| PROMPT |
The answer must be an exact copy of the lines from the one with "ring pip: (364, 151)" through the final line below, with no pictures and nothing else.

(Body or hand keypoint data)
<<<<

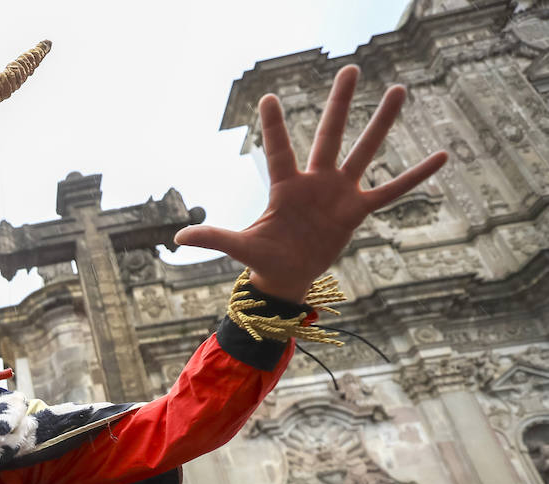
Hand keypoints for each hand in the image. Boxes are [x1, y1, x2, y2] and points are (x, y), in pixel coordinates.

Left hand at [175, 65, 447, 302]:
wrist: (286, 277)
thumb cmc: (262, 258)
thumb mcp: (239, 248)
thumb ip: (214, 238)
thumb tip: (179, 239)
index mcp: (285, 187)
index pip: (278, 149)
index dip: (273, 125)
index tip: (268, 96)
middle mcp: (315, 182)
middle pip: (329, 135)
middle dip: (340, 104)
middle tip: (351, 68)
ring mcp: (339, 193)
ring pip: (364, 151)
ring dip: (382, 123)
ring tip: (398, 90)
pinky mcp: (357, 212)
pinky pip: (392, 191)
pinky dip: (415, 176)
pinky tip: (442, 156)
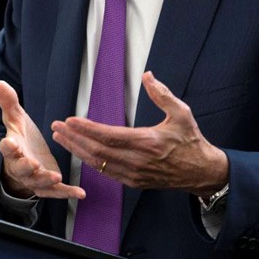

>>>>

| TASK ANSWER |
ring pip: (364, 151)
ring dip: (382, 123)
ring tip: (398, 90)
pinky mcp: (357, 212)
pinky pip: (392, 191)
pinky dip: (415, 176)
pinky tip: (442, 156)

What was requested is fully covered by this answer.